Sunday, February 3, 2013

PROJECT A, PART 2 (1987)


A.K.A.: ‘A’ Gai Wak Juk Jap
Country: Hong Kong
Genre(s): Action
Director: Jackie Chan
Cast: Jackie Chan / Maggie Cheung / David Lam

Plot
Dragon Mao of nineteenth century Hong Kong’s Navy is given the assignment of ridding the Hong Kong streets of piracy and police corruption.


What I Liked
That Jackie Chan is a stunt man extraordinaire goes without saying and this film features some thrilling set pieces that allow Chan’s athleticism, timing, and daring to shine brilliantly.  What’s even more impressive, though, is Chan’s fight choreography.  Though I’m no expert on martial arts films or fight choreography, I can’t think of anyone who has consistently put out fight sequences that hit all the necessary marks for both thrills and creativity.  In a lot of martial arts fight scenes, the combatants seem to exist in a vacuum, in much the same way duelists in an American Western do.  The scenes become about the rivalry between the primary characters; they fight in an open area, with minimal obstacles between them and others acting only as spectators.  Chan’s characters are almost always crammed together in a confined space like a cluttered room or an alley, which adds to the intensity of the combat (the proverbial fight in a phone booth).  Chan is known for using ladders, furniture, doors, and others familiar surroundings as instruments in the violence.  Their use demands precision timing and physical accuracy yet the action is delivered with convincing fluidity and stunning speed.
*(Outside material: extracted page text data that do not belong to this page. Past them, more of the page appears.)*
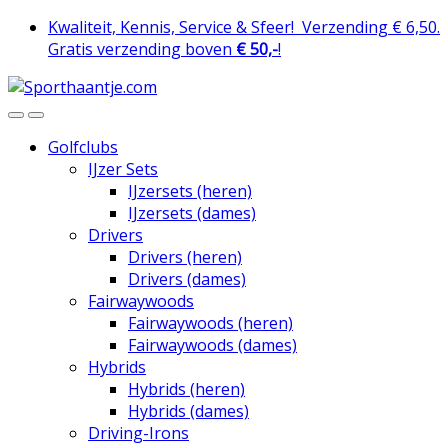
Skip
Skip
Kwaliteit, Kennis, Service & Sfeer!
Verzending € 6,50.
to
to
Gratis verzending boven
€ 50,-
!
navigation
content
Golfclubs
IJzer Sets
IJzersets (heren)
IJzersets (dames)
Drivers
Drivers (heren)
Drivers (dames)
Fairwaywoods
Fairwaywoods (heren)
Fairwaywoods (dames)
Hybrids
Hybrids (heren)
Hybrids (dames)
Driving-Irons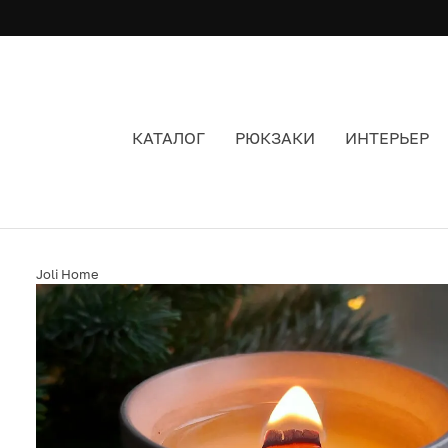
КАТАЛОГ
РЮКЗАКИ
ИНТЕРЬЕР
СВЕЧА JOLI HOME ЦИЛИНДР СО СКОШЕННЫМ 
Joli Home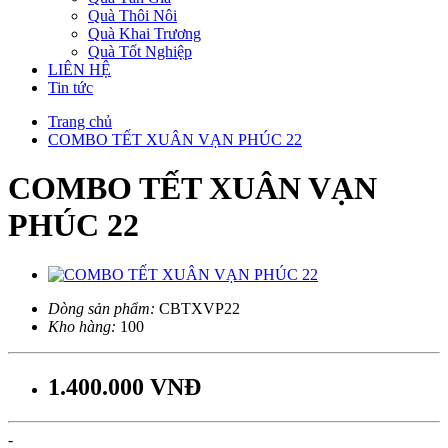
Quà Thôi Nôi
Quà Khai Trương
Quà Tốt Nghiệp
LIÊN HỆ
Tin tức
Trang chủ
COMBO TẾT XUÂN VẠN PHÚC 22
COMBO TẾT XUÂN VẠN
PHÚC 22
Dòng sản phẩm:
CBTXVP22
Kho hàng:
100
1.400.000 VNĐ
-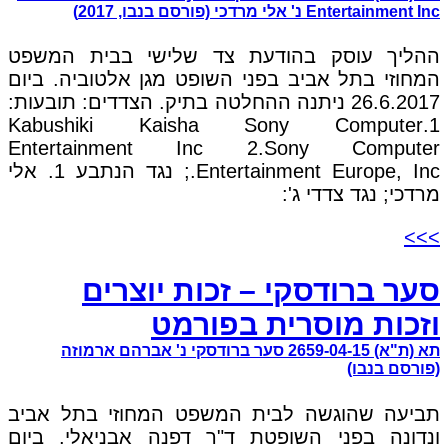
Entertainment Inc נ' אלי מרדכי (פורסם בנבו, 2017)
ההליך עוסק בהודעת צד שלישי בבית המשפט
המחוזי בתל אביב בפני השופט מגן אלטוביה. ביום
26.6.2017 ניתנה ההחלטה בתיק. הצדדים: תובעות:
1.Kabushiki Kaisha Sony Computer
Entertainment Inc 2.Sony Computer
Entertainment Europe, Inc.; נגד הנתבע 1. אלי
מרדכי; נגד צדדי ג':
>>>
סער ברודסקי – זכות יוצרים
וזכות מוסרית בפורמט
תא (ת"א) 2659-04-15 סער ברודסקי נ' אברהם ארמוזה
(פורסם בנבו)
תביעה שהוגשה לבית המשפט המחוזי בתל אביב
ונדונה בפני השופטת ד"ר דפנה אבניאלי. ביום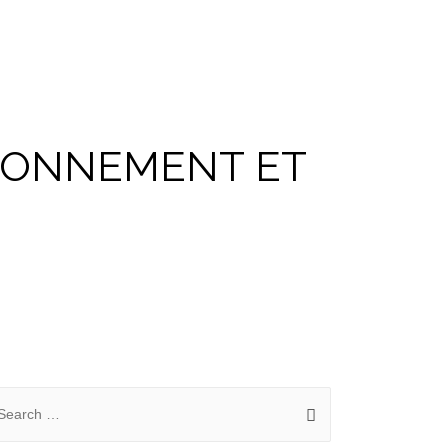
TIONNEMENT ET
arch
: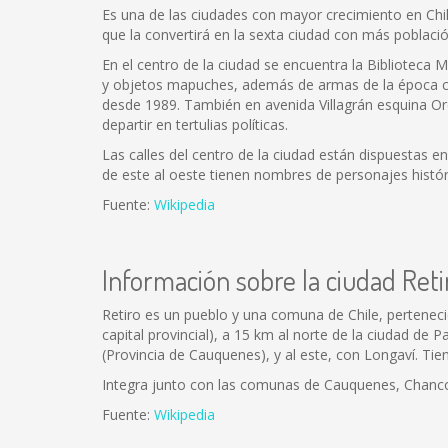
Es una de las ciudades con mayor crecimiento en Chil
que la convertirá en la sexta ciudad con más poblac
En el centro de la ciudad se encuentra la Biblioteca
y objetos mapuches, además de armas de la época col
desde 1989. También en avenida Villagrán esquina O
departir en tertulias políticas.
Las calles del centro de la ciudad están dispuestas 
de este al oeste tienen nombres de personajes histór
Fuente:
Wikipedia
Información sobre la ciudad Reti
Retiro es un pueblo y una comuna de Chile, pertenecien
capital provincial), a 15 km al norte de la ciudad de P
(Provincia de Cauquenes), y al este, con Longaví. Tie
Integra junto con las comunas de Cauquenes, Chanco, L
Fuente:
Wikipedia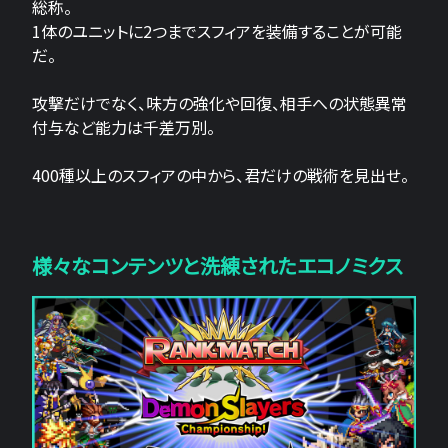
総称。
1体のユニットに2つまでスフィアを装備することが可能
だ。
攻撃だけでなく、味方の強化や回復、相手への状態異常
付与など能力は千差万別。
400種以上のスフィアの中から、君だけの戦術を見出せ。
様々なコンテンツと洗練されたエコノミクス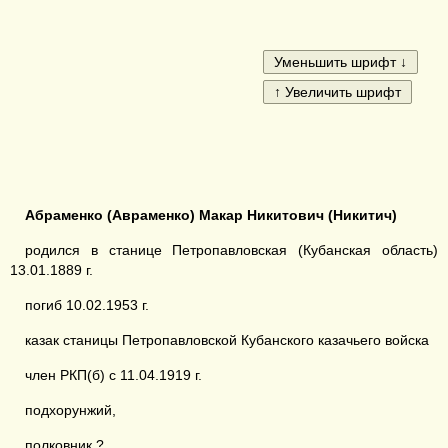
А
б
раменко
(
А
в
раменко
)
Макар Никитович
(
Никитич
)
родился в станице Петропавловская (Кубанская область)
13.01.1889 г.
погиб 10.02.1953 г.
казак станицы Петропавловской Кубанского казачьего войска
член РКП(б) с 11.04.1919 г.
подхорунжий,
полковник ?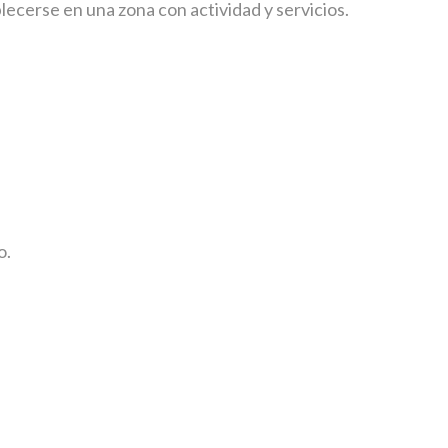
erse en una zona con actividad y servicios.
o.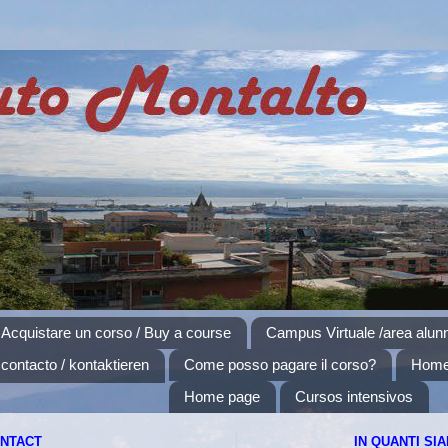
 Acquistare un corso / Buy a course
Campus Virtuale /area alun
contacto / kontaktieren
Come posso pagare il corso?
Hom
Home page
Cursos intensivos
ONTACT
IN QUANTI SI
Chan is also brilliant in his integration of comedy into the on-screen violence.  He is often compared to silent star Buster Keaton for the death-defying comedy he brings to the screen.  However, as a man who is clearly a master of the human body and its capabilities and one who was raised in the Chinese Opera, he has innate physical timing and bodily control that more resembles Keaton’s silent contemporary, Charlie Chaplin.  He uses the same props that generate great action sequences to spice the suspense with chuckles, a rare sort of savvy that could be found in both Keaton and Chaplin.


What I Didn’t Like
Nobody watches a Jackie Chan movie for social commentary, psychological complexity, or intricacies of plot, so I won’t even go there. Let’s get down to what matters in his movies, the action sequences.  Those in this film are terrific.  There are some truly unforgettable stunts and gags.  It’s been awhile since I watched a Jackie Chan movie and seeing this one was refreshing.  But I still was left wondering why, of the multitude of exciting Jackie Chan movies, the editors for my source book chose this one.  Honestly, I hadn’t even heard of it until I read about it in the book, and I’ve seen a fair number of Jackie’s movies.  The book’s reasoning for picking this one was that it featured the hero in his prime, before age and injuries slowed him down.  I would argue that part of the fun of his nineties movies is that he was so old and yet still doing such amazing things (Like the window jump in “Rumble in the Bronx”) and also that those later movies featured bigger budgets that made for more eye-popping moments (I’m thinking the hovercraft in “Rumble in the Bronx” and the wind tunnel in… “Operation Condor,” I believe it was).   And if you’re going for his earlier films, why not the earlier and more iconic “Drunken Master”?

Most Memorable Scene
Though Jackie’s run down the wall of a collapsing building is probably the most famous moment of the movie and deserving of inclusion on any highlight reel of Chan’s career stunts, the most unbelievable stunt to me is when he falls a couple of floors through some sort of bamboo scaffolding, bouncing between the shattering rods like a pinball until he smacks the ground with a thud.  I can’t imagine Jackie walked away from that one unscathed or at least without the wind thoroughly knocked out of him.